● **TASK ITEM**
How many lines in the data hold the string "point"? State the number alone.

Spatial grounding data
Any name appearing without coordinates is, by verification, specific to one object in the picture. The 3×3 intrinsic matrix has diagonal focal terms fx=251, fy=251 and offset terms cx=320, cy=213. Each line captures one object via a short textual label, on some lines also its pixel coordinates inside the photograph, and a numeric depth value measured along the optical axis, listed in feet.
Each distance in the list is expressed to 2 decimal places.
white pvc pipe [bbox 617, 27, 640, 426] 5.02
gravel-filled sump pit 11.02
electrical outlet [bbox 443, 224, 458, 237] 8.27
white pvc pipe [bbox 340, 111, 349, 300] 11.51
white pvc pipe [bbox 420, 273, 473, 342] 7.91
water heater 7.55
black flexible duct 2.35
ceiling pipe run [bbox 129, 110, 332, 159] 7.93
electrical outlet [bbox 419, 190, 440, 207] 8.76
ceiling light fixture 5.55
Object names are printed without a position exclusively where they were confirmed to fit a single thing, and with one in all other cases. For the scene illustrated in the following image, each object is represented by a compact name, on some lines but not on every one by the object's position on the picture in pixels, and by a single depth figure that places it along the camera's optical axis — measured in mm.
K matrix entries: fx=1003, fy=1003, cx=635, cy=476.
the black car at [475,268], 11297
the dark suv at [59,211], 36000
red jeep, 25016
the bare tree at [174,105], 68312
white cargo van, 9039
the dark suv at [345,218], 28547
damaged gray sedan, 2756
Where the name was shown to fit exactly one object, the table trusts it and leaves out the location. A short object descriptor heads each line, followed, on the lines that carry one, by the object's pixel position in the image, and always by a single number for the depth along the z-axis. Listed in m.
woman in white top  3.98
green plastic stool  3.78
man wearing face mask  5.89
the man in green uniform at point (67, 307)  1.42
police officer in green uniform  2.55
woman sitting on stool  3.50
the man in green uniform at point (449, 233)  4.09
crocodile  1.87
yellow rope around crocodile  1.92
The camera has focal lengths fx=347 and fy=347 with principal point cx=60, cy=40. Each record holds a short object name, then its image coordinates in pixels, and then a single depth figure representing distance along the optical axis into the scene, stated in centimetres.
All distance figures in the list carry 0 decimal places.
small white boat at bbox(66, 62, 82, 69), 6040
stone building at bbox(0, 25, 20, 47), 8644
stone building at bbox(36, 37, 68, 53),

● **FINISHED EXERCISE**
3